EXERCISES:
1. Answer each question briefly, using the text on the Look + Listen 2021 mailed artworks.
(a) On what date will the first Dear Nancine packages arrive?
(b) What four kinds of items does Dear Nancine include?
(c) What was the typeface semaphore created in response to?
2. From the text on the Look + Listen 2021 mailed artworks, reproduce the passage from "M A I L E D...A" up to and including "they may be.".

SUPPLIED TEXT:

::::::::::

M A I L E D...A R T W O R K S

thingNY: Dear Nancine

Dear Nancine, a Look + Listen 2021 exclusive, is an at-home, month-long multimedia gift delivered through the U.S. mail. With letters, scores, sound walks and puzzles, this new collaboratively created piece consists of mailed gifts to experience alone, and/or with your household and close friends. Delivered throughout the month of May, Dear Nancine offers a way to engage on the page, online, on your phone, outside, and potentially... with your old friend Nancine, whoever they may be.

Made by thingNY members alejandro t. acierto, Gelsey Bell, Isabel Castellvi, Andrew Livingston, Paul Pinto, Erin Rogers, Dave Ruder, and Jeffrey Young, Dear Nancine is being created for and because of the artistic and political reflections about "our land" and "our space," given that the past year has forced us to occupy the smallest sliver of those things. The first Dear Nancine packages will arrive in registrants' mailboxes on Saturday, May 1 (US residents only).

Look + Listen Free Annual Festival Returns in May 2021  ImageLook + Listen Free Annual Festival Returns in May 2021  Image

Audra Wolowiec: Semaphore

Audra Wolowiec is an internationally-shown artist whose work oscillates between sculpture, installation, text, and performance with an emphasis on sound and the material qualities of language. She is interested in how sound can create spaces of listening and connection.

In Semaphore, created exclusively for Look + Listen 2021, Wolowiec invites participants to convey messages and communicate at a distance through a printed poster with postcard inserts that will be mailed to each audience member. The typeface semaphore, created in response to the bodily movements of semaphore flag positions, will be provided as a working font that can be used at home to send coded (or choreographic) messages digitally. The poster will include visuals of early communication devices, drawing attention to our ever-changing desires and needs to communicate with each other across distances.

::::::::::

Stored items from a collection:
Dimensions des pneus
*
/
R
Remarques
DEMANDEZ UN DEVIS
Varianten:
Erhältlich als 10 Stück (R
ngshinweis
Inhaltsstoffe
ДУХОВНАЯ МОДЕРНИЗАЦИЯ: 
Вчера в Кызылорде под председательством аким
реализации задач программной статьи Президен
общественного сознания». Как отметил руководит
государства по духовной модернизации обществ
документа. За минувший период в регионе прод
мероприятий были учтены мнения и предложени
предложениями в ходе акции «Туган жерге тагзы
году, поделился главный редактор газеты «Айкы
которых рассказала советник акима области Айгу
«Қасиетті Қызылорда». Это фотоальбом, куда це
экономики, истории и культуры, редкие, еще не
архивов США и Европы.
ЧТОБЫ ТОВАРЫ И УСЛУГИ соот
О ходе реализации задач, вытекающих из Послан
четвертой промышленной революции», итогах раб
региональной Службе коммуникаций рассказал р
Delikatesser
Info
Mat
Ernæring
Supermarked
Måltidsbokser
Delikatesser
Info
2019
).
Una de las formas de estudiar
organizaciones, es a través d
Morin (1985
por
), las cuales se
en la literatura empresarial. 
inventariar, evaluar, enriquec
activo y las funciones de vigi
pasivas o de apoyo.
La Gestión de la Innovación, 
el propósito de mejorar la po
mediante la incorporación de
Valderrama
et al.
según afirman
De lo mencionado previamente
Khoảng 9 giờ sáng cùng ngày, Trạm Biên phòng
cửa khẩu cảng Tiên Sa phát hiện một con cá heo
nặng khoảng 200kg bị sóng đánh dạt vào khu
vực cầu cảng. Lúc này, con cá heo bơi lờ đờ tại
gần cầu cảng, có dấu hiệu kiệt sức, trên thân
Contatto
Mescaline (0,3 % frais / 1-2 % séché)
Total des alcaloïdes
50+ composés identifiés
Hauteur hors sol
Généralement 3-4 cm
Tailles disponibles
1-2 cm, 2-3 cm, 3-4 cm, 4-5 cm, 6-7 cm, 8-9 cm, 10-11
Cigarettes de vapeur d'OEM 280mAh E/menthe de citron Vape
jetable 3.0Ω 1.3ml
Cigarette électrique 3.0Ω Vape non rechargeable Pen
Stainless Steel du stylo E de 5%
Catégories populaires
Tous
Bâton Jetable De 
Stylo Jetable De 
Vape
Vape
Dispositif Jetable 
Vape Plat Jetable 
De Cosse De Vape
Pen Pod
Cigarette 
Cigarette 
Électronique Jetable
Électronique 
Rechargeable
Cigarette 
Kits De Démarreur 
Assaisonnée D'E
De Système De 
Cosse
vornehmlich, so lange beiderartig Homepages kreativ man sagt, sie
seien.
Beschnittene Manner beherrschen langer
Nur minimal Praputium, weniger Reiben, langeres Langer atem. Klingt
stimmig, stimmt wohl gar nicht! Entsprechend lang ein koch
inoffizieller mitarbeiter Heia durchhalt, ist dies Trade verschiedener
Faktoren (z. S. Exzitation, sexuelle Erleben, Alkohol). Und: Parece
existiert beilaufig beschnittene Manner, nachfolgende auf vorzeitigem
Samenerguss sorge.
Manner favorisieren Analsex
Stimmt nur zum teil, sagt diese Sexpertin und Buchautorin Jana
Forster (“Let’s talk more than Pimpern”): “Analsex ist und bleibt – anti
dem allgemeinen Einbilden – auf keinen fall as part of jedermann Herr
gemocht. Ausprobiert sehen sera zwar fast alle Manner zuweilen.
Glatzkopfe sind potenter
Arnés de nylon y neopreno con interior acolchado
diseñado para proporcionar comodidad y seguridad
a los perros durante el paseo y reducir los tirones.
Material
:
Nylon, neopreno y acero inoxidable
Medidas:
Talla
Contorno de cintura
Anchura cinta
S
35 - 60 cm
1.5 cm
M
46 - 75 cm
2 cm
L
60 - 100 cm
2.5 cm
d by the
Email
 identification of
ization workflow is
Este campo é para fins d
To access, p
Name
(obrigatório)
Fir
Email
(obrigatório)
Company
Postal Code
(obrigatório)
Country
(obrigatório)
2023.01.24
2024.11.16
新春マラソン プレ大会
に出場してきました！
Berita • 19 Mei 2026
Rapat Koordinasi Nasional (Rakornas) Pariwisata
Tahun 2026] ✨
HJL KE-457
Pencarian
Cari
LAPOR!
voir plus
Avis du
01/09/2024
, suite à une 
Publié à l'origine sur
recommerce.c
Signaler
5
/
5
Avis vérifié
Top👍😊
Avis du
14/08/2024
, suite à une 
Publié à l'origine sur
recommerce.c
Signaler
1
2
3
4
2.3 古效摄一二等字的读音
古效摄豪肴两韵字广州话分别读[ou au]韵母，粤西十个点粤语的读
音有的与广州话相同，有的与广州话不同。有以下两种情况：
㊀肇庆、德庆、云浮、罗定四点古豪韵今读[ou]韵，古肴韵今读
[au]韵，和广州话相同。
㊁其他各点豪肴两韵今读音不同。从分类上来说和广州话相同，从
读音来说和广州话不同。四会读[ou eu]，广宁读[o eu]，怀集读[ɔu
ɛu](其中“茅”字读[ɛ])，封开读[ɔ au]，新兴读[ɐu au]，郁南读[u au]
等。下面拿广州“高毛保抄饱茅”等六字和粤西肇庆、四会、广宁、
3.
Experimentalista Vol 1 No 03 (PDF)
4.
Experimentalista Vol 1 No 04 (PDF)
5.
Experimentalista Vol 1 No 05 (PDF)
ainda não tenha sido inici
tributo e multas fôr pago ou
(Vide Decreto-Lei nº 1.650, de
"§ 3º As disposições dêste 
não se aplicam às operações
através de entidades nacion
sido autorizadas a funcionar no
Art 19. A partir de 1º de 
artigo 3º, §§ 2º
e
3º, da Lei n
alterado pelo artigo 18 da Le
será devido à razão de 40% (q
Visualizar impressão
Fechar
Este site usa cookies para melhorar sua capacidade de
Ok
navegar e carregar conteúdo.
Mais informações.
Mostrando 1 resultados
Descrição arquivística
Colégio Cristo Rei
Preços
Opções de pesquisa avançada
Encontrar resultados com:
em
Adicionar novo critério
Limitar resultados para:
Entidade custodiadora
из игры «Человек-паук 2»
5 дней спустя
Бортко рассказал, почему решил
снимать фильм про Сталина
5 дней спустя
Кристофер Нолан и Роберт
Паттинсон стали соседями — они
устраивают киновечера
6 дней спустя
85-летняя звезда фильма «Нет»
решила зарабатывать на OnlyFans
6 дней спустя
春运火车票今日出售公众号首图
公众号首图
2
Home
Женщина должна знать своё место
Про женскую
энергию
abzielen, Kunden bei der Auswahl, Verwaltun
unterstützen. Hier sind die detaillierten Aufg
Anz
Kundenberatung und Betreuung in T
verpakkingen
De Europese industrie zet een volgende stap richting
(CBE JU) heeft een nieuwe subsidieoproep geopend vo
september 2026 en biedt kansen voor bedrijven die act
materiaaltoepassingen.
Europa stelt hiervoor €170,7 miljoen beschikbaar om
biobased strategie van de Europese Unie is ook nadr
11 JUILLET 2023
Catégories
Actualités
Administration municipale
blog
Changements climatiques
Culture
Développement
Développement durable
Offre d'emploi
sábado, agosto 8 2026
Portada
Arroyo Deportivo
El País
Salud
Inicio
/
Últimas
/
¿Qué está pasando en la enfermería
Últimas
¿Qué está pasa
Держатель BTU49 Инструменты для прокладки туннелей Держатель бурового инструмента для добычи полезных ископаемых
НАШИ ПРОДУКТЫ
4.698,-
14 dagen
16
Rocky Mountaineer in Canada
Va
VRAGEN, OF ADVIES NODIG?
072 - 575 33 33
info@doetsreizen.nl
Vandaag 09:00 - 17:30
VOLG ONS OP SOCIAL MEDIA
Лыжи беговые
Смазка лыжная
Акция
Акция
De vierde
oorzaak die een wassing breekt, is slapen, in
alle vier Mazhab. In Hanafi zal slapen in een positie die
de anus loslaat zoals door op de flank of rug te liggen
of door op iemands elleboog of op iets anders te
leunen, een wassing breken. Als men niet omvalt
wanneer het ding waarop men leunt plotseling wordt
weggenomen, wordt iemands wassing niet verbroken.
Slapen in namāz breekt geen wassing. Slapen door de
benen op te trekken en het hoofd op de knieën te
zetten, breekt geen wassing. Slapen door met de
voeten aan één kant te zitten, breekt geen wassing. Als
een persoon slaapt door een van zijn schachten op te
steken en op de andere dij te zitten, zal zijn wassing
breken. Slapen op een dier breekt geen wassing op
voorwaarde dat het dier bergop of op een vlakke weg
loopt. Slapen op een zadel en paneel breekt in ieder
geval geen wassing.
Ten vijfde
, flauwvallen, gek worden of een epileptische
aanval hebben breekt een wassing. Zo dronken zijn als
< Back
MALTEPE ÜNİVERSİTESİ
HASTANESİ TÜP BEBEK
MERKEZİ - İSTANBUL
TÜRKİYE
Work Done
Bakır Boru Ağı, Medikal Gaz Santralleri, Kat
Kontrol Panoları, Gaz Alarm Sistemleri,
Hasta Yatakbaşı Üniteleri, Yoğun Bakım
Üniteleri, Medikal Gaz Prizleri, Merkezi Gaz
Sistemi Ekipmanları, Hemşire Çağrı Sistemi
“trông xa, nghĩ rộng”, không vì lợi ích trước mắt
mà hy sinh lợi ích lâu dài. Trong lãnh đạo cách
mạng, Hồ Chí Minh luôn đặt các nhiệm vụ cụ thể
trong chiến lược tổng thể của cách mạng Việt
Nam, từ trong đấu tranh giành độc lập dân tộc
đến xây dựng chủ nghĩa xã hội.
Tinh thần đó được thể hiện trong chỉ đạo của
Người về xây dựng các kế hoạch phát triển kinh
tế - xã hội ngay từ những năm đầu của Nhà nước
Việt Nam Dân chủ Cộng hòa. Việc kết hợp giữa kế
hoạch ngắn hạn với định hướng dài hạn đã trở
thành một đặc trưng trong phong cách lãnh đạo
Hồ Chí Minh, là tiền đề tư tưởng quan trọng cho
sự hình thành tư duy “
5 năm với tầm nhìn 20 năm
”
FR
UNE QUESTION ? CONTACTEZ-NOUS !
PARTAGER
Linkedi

::::::::::

SOLUTIONS IN ORDER:
1.
(a) Saturday, May 1 (US residents only).
(b) Letters, scores, sound walks and puzzles.
(c) The bodily movements of semaphore flag positions.

2.
M A I L E D...A R T W O R K S

thingNY: Dear Nancine

Dear Nancine, a Look + Listen 2021 exclusive, is an at-home, month-long multimedia gift delivered through the U.S. mail. With letters, scores, sound walks and puzzles, this new collaboratively created piece consists of mailed gifts to experience alone, and/or with your household and close friends. Delivered throughout the month of May, Dear Nancine offers a way to engage on the page, online, on your phone, outside, and potentially... with your old friend Nancine, whoever they may be.